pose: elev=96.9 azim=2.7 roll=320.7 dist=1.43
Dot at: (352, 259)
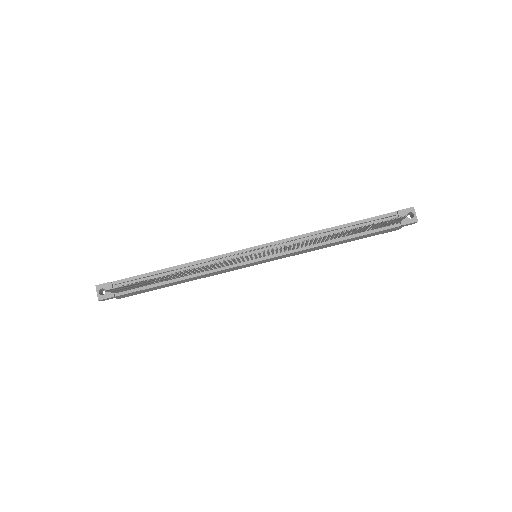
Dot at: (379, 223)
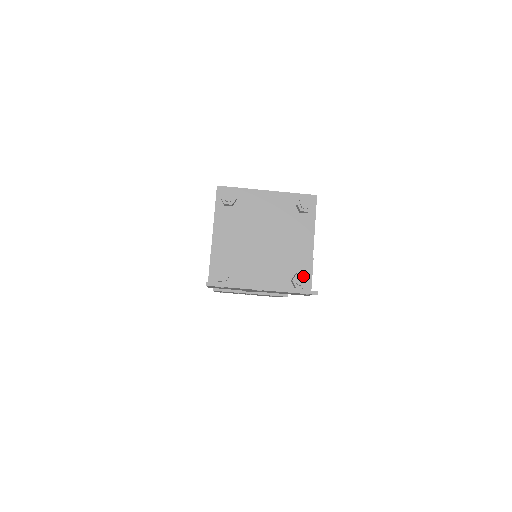
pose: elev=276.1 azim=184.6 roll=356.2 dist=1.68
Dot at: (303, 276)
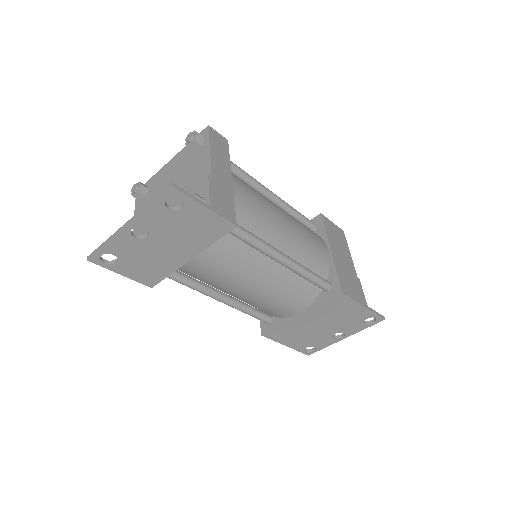
Dot at: occluded
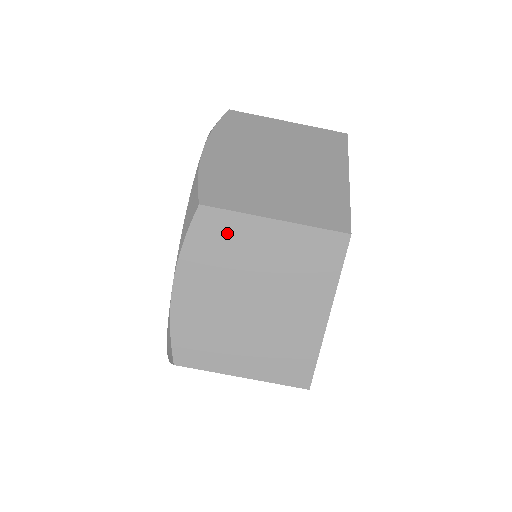
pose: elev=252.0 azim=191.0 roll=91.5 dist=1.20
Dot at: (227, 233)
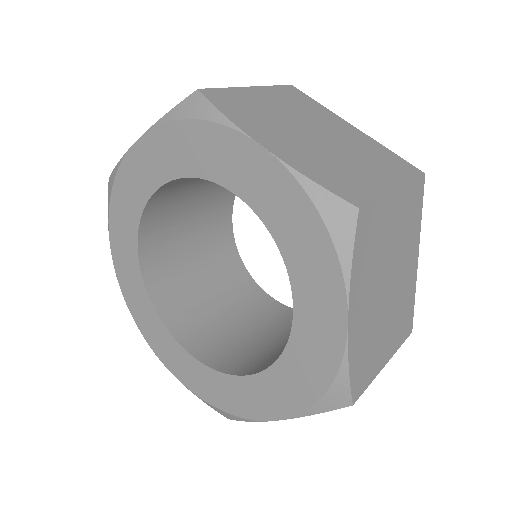
Dot at: (238, 100)
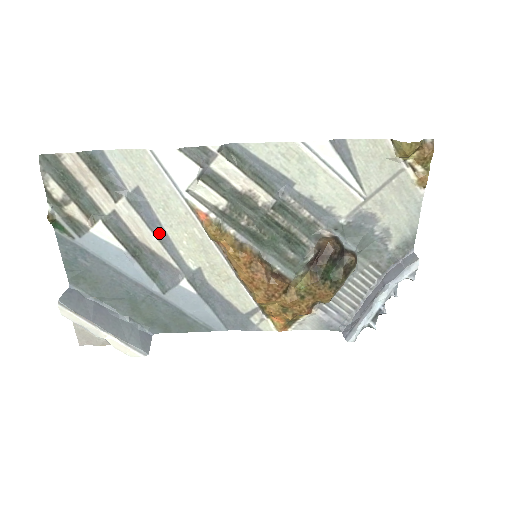
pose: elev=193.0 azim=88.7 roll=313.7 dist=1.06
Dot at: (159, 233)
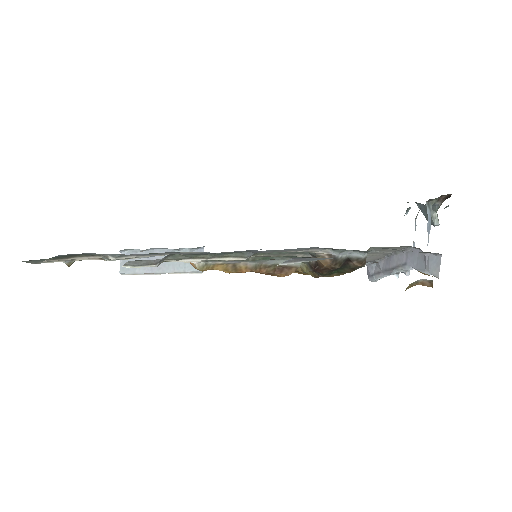
Dot at: (158, 253)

***

The exercise –
Show each line in the listing above that contains the string "dist".

Task result –
pose: elev=96.9 azim=2.7 roll=320.7 dist=1.43
pose: elev=276.1 azim=184.6 roll=356.2 dist=1.68
pose: elev=252.0 azim=191.0 roll=91.5 dist=1.20
pose: elev=193.0 azim=88.7 roll=313.7 dist=1.06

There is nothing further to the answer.